R&D expenses for the Group in the first nine months of 2015 were €96.9 million compared to €77.2 million in 2014. This planned increase is mainly due to increased efforts on the filgotinib and cystic fibrosis programs.

G&A and S&M expenses of the Group were €13.6 million in the first nine months of 2015, compared to €10.8 million in the first nine months of 2014. This increase is primarily due to a higher provision for short term and long term management bonus as well as higher costs for warrant plans, amongst other as a result of the recent evolution of Galapagos share price change relative to the Next Biotech Index.

Finally, for one subsidiary, a deferred tax asset was set up for an amount of €1.8 million on 30 September 2015, of which €1.5 million was additionally recognized in the first nine months of 2015.

Liquid assets position

Cash, cash equivalents and restricted cash totalled €374.4 million on 30 September 2015.
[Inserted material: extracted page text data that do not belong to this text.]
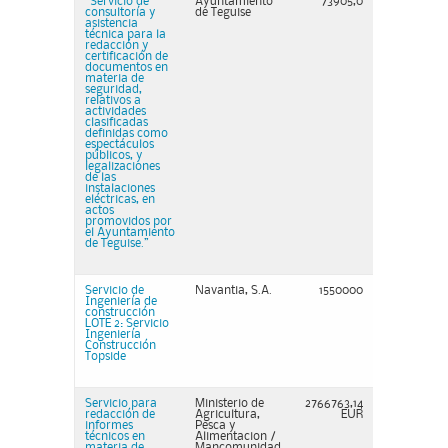
“Servicio de
Ayuntamiento
73905,0
consultoría y
de Teguise
asistencia
técnica para la
redacción y
certificación de
documentos en
materia de
seguridad,
relativos a
actividades
clasificadas
definidas como
espectáculos
públicos, y
legalizaciones
de las
instalaciones
eléctricas, en
actos
promovidos por
el Ayuntamiento
de Teguise.”
Servicio de
Navantia, S.A.
1550000
Ingeniería de
construcción
LOTE 2: Servicio
Ingeniería
Construcción
Topside
Servicio para
Ministerio de
2766763,14
redacción de
Agricultura,
EUR
informes
Pesca y
técnicos en
Alimentacion /
materia de
Mancomunidad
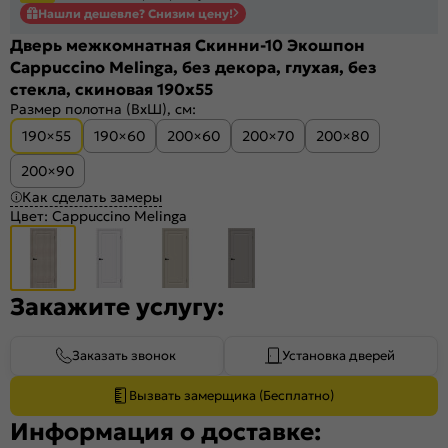
Нашли дешевле? Снизим цену!
Дверь межкомнатная Скинни-10 Экошпон
Cappuccino Melinga, без декора, глухая, без
стекла, скиновая 190x55
Размер полотна (ВхШ), см:
190×55
190×60
200×60
200×70
200×80
200×90
Как сделать замеры
Цвет:
Cappuccino Melinga
Закажите услугу:
Заказать звонок
Установка дверей
Вызвать замерщика (Бесплатно)
Информация о доставке:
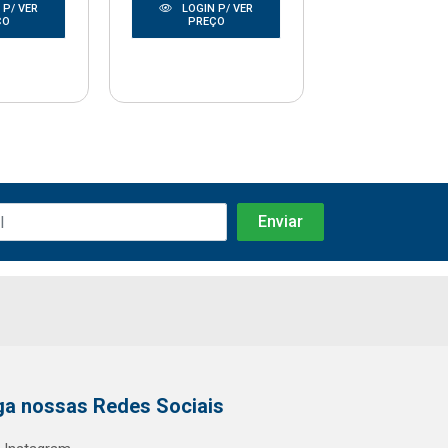
 P/ VER
LOGIN P/ VER
LOGIN P/
ÇO
PREÇO
PREÇO
ga nossas Redes Sociais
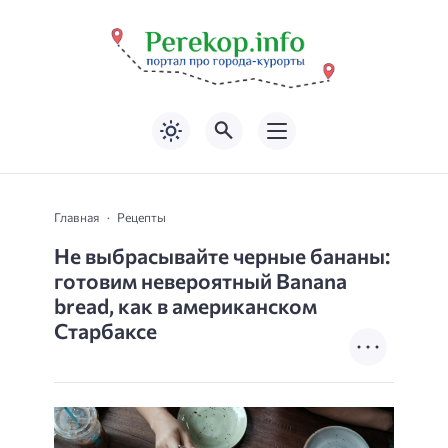
Главная
Рецепты
Не выбрасывайте черные бананы:
готовим невероятный Banana
bread, как в американском
Старбаксе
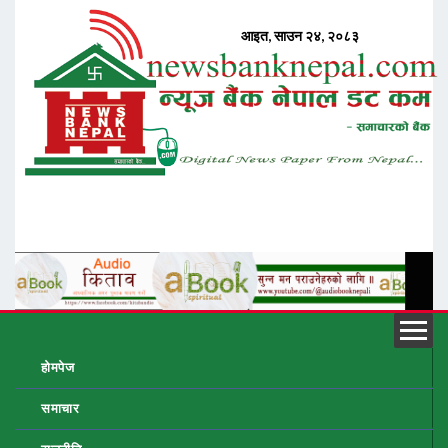
होमपेज
समाचार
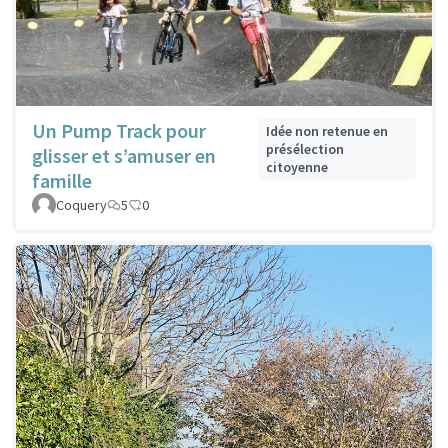
Un Pump Track pour
Idée non retenue en
présélection
glisser et s’amuser en
citoyenne
famille
Coquery
5
0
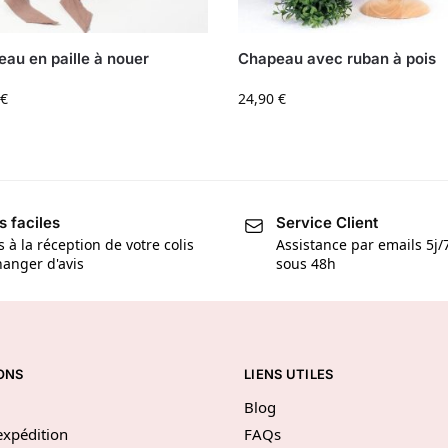
au en paille à nouer
Chapeau avec ruban à pois
€
24,90
€
s faciles
Service Client
s à la réception de votre colis
Assistance par emails 5j
anger d'avis
sous 48h
ONS
LIENS UTILES
Blog
’expédition
FAQs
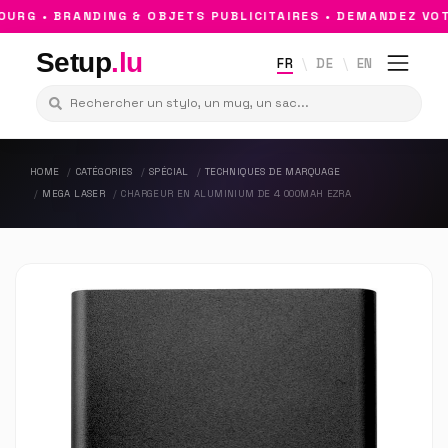
G • BRANDING & OBJETS PUBLICITAIRES • DEMANDEZ VOTR
Setup
.lu
FR
DE
EN
HOME
CATÉGORIES
SPÉCIAL
TECHNIQUES DE MARQUAGE
MEGA LASER
CHARGEUR EN ALUMINIUM DE 4 000MAH EZRA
A net increase of €178.8 million in cash and cash equivalents was recorded during the first nine months of 2015, compared to an increase of €67.7 million during the same period last year. Net cash flows from financing activities generated €259.9 million through a recent global offering and concurrent listing on NASDAQ, as well as €11.4 million from warrant exercises. Furthermore, Galapagos continued to intensify its R&D investments, with a net cash outflow from operating activities of €90.3 million in the first nine months of 2015.

Restricted cash amounted to €10.7 million at the end of September 2014, and decreased to €7.9 million at the end of September 2015. This decrease is mainly related to the release of the €3 million bank guarantee issued in 2013 for the rental of the new premises in France which expired on 30 June 2015 following the move to the new offices.

Furthermore, Galapagos’ balance sheet holds an unconditional and unrestricted receivable from the French government (Crédit d’Impôt Recherche)^[1] now amounting to €37.5 million, payable in 4.75 yearly tranches. Galapagos’ balance sheet also holds a receivable from the Belgian Government for R&D incentives now amounting to €23.7 million, payable as from 2016 in 5.75 yearly tranches.

Outlook 2015

The fourth quarter of 2015 promises to be an exciting one, with topline results expected from filgotinib’s Phase 2 study in Crohn’s disease, an update planned on the progress of our negotiations with potential new partners for filgotinib, and multiple anticipated clinical study initiations.

Based on the forecast for the remainder of the year, management retains 2015 guidance for operational cash burn: €110 - €130 million.

We thank you again for your support of Galapagos. With filgotinib’s compelling results in the DARWIN program, we have proven our approach delivered a potential best-in-class new therapy for RA patients. With your continued support, we will bring our other programs into patients to investigate their potential as well.